02/07/2008 14.5 million employees to benefit from improved information and consultation rights.

On the 2nd of July, 2008, The European Commission adopted a legislative proposal to improve the role of European Works Councils in informing and consulting employees. European Works Councils (EWCs) currently operate in 820 major companies across the EU, covering some 14.5 million employees.

Vladimír Špidla, EU Commissioner for Employment, Social Affairs and Equal Opportunities said: "We need to make sure European Works Councils can play their full role in managing the process of globalisation in a balanced way and help citizens benefit from the opportunities it offers. This is one of our priorities in the context of the renewed Social Agenda."

The proposal aims to add value to European Works Councils while making employees’ transnational information and consultation rights more effective. The proposal also aims at increasing the take-up of European Works Councils while ensuring legal certainty during their set-up and the execution of their tasks.

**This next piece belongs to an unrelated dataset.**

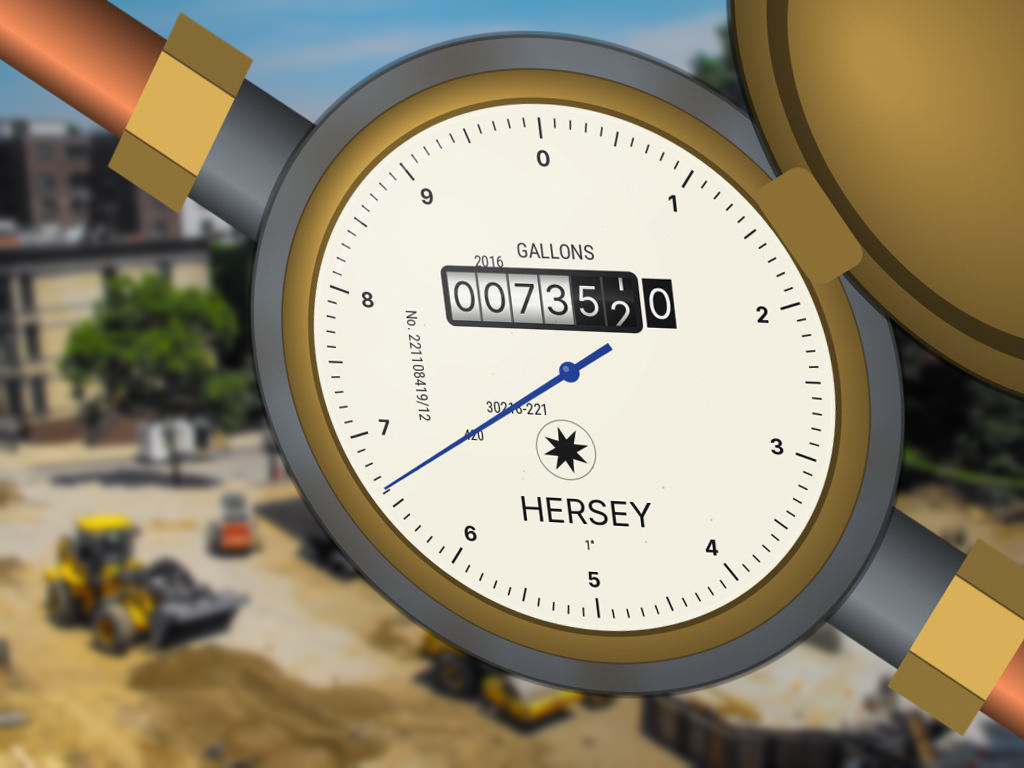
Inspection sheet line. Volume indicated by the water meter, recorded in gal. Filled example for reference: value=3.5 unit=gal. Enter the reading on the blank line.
value=73516.6 unit=gal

Proposed amendments yet to be examined are aimed at:

  • Further specifying the concepts of information and consultation;
  • Defining the competences of European Works Councils and linking the national and European levels of information and consultation;
  • Adapting the fall-back rules, which are used as benchmarks in defining negotiated and adapted rules at company level;
  • Providing training for employee representatives, introducing a duty for them to report back to the workers and recognising the role of trade unions;
  • Adapting European Works Councils in the event of significant change in the structure of companies.

Company agreements

The Commission also issued a new report on transnational company agreements. These are texts concluded between management and workers' representatives in companies located in several countries for which no legal framework currently exists.

The report finds that the number of these initiatives is rapidly increasing: around 150 such texts have been concluded in 90 companies covering around 7.5 million employees since 2000, on issues ranging from managing restructuring to equal opportunities, fundamental rights, training and health and safety standards.

Social partners' agreement on telework

Meanwhile, the Commission on the 2nd of July also issued a report on a major agreement by European employers' and workers' representatives on telework – or distance working.

The agreement, signed in 2002, put in place a series of rules and guarantees both for teleworkers and employers. Six years later, the agreement has been a success: social partners in most European countries have developed rules and tools to use this new form of work to the advantage of both workers and employers.

The agreement has a real added value, as only two Member States already had a comprehensive set of rules on telework prior to the EU agreement. The key provisions of the agreement have now been implemented in 19 Member States and partially in a further two. Work will continue in the remaining six, most of which have relatively recent structures for social dialogue.

Around 8% of the European workforce reported in 2005 that they were teleworking from home for at least a quarter of their working time, while 2% do it full-time.